Examining the metabolism of embryos may help determine which ones offer the best chance of success with in vitro fertilization (IVF), a new study finds.
Currently, the process of selecting embryos for implantation in the mother's womb is highly subjective.
"It's a guessing game that can end in IVF failure or multiple pregnancies," Dr. Emre Seli, an associate professor in the obstetrics, gynecology and reproductive sciences department at Yale School of Medicine, said in a school news release. "Our goal is to find a way to pinpoint the embryos with the best chance of success, so that we can transfer fewer embryos and cut down on the possibility of multiple pregnancies without reducing the pregnancy rate."

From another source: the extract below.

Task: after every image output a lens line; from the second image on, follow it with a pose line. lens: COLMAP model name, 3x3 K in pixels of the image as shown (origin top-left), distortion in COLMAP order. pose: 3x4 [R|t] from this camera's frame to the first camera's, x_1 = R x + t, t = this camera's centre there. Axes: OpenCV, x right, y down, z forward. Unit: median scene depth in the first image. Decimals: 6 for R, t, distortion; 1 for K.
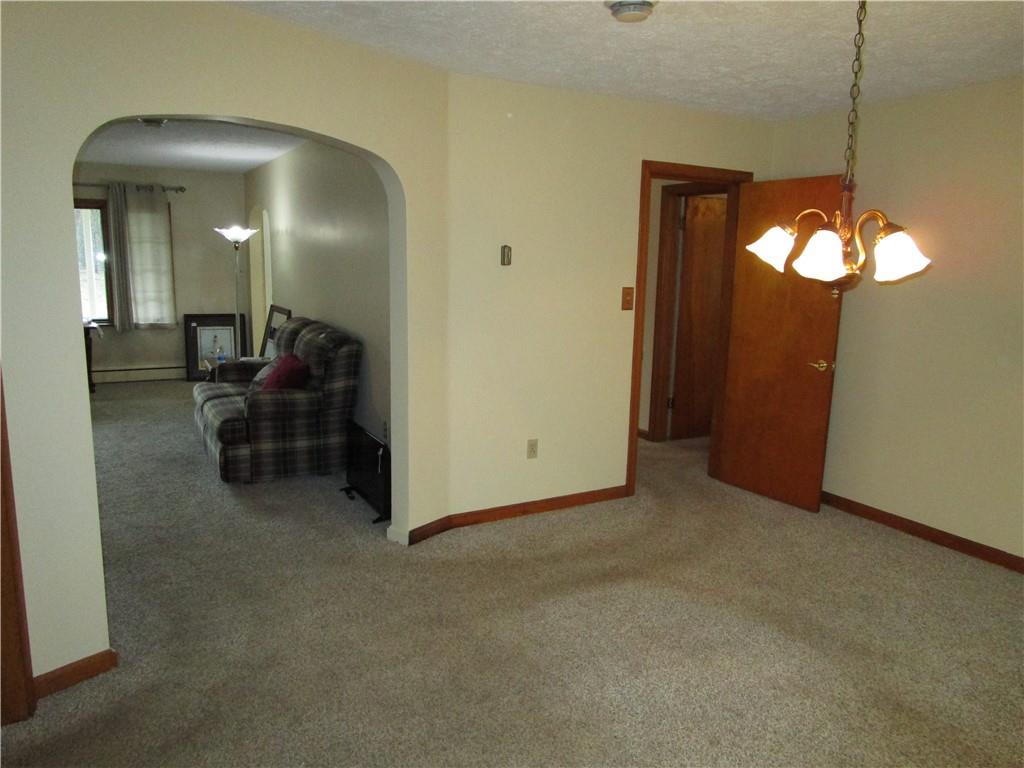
lens RADIAL K [[725.2, 0, 510.7], [0, 725.2, 391.2], [0, 0, 1]] dist [-0.026237, 0.004388]
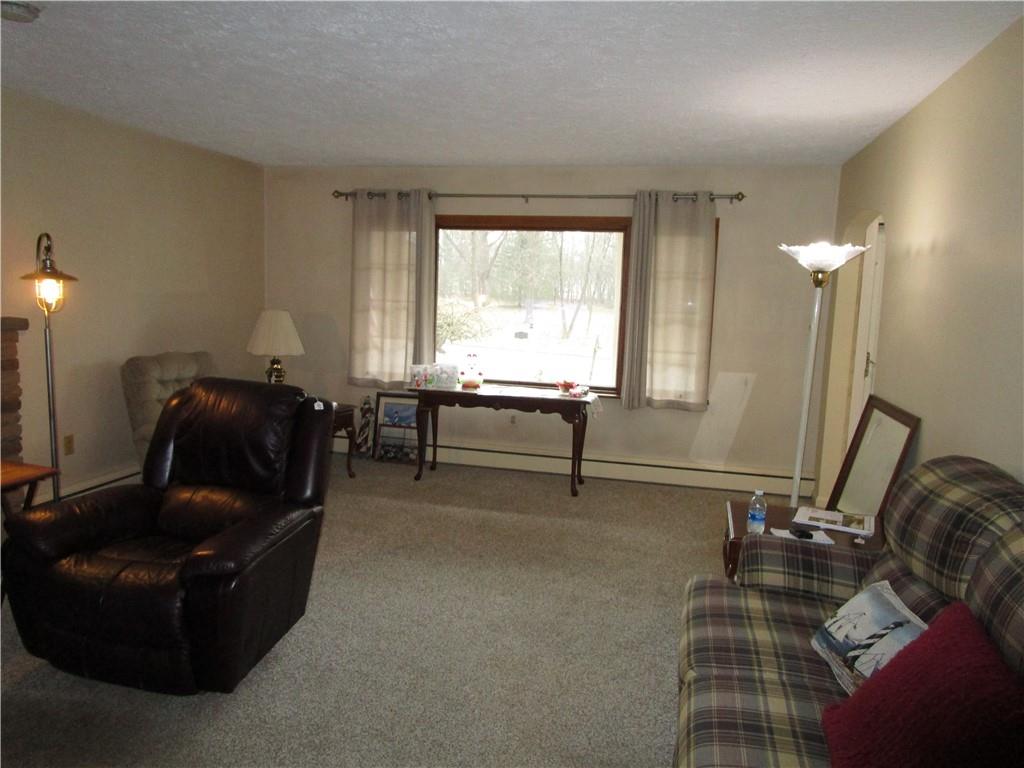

Seli and colleagues have studied the metabolomic profiles of spent embryo cultures. A metabolomic profile is a unique chemical signature of the activity of embryos in culture.
The Yale team found that a viability score based on a noninvasive metabolomic assessment of embryo culture media affected pregnancy outcomes in women treated at four centers in Europe and Australia. The research, performed in collaboration with Molecular Biometrics Inc., was presented this week at the American Society for Reproductive Medicine annual meeting, in Atlanta.
"These findings have important implications for the more than 125,000 IVF cycles performed yearly in the United States," Seli said. "The high multiple pregnancy rates associated with IVF have significant public health consequences, such as decreased survival and increased risk of lifelong disability associated with severe prematurity."